Bargheer’s early style was characterized by a bleak color palate, displaying influences of
Edvard Munch,
Vincent van Gogh, and the Flemish Expressionists.
In 1929, Bargheer became a member of the Hamburger Sezession, a group of artists whose style had developed out of Expression toward rounded contours and sketchy depictions of landscapes and people. He spent the next few years in different European cities, visiting the Italian island of Ischia in 1935, and moving there four years later. During this time, Bargheer’s paintings became more abstract, developing a warmer palette, due, in part to his new surroundings.

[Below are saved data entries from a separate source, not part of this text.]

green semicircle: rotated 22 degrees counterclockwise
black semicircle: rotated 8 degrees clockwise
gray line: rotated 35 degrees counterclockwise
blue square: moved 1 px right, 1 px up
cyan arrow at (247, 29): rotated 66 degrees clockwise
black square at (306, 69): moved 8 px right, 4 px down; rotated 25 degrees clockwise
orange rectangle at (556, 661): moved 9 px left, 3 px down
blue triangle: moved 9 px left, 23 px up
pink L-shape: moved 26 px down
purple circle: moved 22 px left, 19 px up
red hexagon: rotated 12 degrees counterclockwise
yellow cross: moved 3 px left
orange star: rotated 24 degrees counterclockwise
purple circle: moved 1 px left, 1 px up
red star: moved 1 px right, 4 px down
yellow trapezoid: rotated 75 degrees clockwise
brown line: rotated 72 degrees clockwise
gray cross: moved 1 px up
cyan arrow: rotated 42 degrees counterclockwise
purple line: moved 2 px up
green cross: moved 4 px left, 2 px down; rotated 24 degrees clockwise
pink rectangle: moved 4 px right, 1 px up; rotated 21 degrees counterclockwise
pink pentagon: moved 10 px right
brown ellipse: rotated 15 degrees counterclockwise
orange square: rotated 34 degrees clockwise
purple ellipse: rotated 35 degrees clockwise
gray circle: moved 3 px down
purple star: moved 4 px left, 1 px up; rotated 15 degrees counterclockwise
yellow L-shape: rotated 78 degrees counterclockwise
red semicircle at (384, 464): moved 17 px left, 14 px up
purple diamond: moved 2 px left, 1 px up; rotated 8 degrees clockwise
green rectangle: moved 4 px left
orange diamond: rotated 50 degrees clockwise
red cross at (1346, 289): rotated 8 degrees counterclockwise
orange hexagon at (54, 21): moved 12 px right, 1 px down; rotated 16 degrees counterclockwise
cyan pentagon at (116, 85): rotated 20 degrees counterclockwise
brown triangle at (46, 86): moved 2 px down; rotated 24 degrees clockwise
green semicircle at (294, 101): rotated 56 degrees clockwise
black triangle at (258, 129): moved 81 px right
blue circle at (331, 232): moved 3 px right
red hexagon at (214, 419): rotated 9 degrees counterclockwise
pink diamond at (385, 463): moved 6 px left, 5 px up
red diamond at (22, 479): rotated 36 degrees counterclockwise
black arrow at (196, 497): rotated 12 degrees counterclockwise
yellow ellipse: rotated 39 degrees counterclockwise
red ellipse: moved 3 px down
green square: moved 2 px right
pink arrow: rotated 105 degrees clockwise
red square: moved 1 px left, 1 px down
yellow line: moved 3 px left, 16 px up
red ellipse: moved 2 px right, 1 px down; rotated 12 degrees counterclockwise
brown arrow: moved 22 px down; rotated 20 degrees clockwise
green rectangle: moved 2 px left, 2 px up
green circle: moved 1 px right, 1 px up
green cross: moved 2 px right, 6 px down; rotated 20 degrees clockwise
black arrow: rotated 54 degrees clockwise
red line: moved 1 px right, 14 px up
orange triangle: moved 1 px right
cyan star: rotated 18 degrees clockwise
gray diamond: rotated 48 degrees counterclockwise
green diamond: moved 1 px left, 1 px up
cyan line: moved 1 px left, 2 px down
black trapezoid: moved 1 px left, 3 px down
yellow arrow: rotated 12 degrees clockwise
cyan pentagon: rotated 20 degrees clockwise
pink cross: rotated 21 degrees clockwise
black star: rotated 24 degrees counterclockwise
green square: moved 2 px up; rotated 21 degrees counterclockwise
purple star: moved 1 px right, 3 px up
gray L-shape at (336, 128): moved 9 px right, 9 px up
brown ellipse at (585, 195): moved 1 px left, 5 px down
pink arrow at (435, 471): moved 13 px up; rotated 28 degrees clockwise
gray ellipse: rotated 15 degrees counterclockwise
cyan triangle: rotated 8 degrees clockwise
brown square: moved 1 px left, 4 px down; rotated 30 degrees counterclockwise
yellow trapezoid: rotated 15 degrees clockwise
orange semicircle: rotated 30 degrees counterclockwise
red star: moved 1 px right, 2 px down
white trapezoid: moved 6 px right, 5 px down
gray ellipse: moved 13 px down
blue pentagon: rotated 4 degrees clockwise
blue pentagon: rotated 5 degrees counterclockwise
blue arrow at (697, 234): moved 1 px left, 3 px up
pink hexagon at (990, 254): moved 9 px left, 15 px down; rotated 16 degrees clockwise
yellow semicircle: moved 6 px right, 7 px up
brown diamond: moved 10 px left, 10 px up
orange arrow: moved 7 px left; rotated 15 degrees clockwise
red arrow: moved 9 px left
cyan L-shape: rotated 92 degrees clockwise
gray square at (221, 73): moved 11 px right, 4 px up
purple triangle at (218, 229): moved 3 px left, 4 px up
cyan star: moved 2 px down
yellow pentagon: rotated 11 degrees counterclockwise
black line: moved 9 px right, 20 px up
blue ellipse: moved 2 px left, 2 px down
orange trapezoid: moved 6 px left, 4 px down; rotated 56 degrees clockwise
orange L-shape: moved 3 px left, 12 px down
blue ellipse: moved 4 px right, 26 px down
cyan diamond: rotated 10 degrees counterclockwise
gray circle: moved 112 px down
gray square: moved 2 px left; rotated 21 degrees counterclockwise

In 1950, he returned to Germany. The Kestner Society in Hamburg produced the first extensive retrospective on Bargheer’s works in 1953. In addition, the artist worked as a guest lecturer at the Academy for Visual Arts in Hamburg in 1957, and as a professor at the Academy of Arts Berlin in 1963. In 1955 and 1959, Bargheer participated in the documenta exhibition in Kassel. On his 75th birthday, the Eduard Bargheer Foundation for the Support of Young Artists was set up.
Bargheer died in 1979, in his home in Hamburg.